• _Exercise brief_
If a line in the data holds "santé", copy that line out in full.

* * *

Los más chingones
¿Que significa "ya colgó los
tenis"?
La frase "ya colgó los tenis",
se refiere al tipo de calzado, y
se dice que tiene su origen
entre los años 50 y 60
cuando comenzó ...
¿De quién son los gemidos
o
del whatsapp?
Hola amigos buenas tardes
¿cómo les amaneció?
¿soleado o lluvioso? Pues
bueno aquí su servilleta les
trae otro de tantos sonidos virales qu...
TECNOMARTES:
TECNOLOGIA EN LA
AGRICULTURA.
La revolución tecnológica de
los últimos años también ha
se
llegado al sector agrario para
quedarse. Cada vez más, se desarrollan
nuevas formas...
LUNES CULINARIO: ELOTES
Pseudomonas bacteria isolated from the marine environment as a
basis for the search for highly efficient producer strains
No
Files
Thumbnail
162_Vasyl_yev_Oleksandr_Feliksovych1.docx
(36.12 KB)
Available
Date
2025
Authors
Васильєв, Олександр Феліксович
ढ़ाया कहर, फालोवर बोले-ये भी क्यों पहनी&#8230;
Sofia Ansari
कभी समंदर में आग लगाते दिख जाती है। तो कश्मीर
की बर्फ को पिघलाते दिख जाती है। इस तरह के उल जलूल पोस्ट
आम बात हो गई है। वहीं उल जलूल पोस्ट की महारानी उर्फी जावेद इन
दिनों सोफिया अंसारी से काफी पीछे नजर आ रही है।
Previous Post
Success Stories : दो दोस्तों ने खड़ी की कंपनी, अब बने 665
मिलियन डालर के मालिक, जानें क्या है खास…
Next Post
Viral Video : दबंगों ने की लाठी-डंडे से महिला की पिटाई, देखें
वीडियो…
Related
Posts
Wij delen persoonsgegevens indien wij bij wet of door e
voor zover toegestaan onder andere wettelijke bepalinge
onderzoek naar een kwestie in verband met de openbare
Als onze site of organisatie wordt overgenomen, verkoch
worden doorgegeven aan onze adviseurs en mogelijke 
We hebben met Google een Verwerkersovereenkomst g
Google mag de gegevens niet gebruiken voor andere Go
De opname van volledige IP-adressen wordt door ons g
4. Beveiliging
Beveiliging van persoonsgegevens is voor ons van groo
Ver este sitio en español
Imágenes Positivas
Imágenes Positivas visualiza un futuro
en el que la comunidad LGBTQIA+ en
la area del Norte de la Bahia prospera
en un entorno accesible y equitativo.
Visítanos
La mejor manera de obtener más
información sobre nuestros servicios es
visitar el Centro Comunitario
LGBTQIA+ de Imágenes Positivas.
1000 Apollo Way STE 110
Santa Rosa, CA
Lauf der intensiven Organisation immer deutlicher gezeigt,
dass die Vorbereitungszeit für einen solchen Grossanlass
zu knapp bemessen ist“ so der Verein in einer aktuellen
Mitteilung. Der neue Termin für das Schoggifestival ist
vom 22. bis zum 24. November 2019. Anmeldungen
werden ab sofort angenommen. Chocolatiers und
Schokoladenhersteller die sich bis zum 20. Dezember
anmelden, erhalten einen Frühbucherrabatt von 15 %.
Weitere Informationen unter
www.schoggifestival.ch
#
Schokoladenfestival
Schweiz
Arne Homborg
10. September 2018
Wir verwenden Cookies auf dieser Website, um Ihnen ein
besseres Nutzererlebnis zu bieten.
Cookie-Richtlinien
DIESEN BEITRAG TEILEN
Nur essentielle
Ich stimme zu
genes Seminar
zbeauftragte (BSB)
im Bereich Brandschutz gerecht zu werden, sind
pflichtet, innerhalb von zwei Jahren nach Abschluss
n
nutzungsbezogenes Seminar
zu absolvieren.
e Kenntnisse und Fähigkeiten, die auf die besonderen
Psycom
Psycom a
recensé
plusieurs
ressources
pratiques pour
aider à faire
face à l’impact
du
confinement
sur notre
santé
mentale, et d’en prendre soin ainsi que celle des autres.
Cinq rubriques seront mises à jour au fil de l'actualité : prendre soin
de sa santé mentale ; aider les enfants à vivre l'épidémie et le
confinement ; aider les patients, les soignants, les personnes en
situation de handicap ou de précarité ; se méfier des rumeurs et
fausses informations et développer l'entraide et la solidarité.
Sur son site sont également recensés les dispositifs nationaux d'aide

* * *

• _Task response_
santé
de sa santé mentale ; aider les enfants à vivre l'épidémie et le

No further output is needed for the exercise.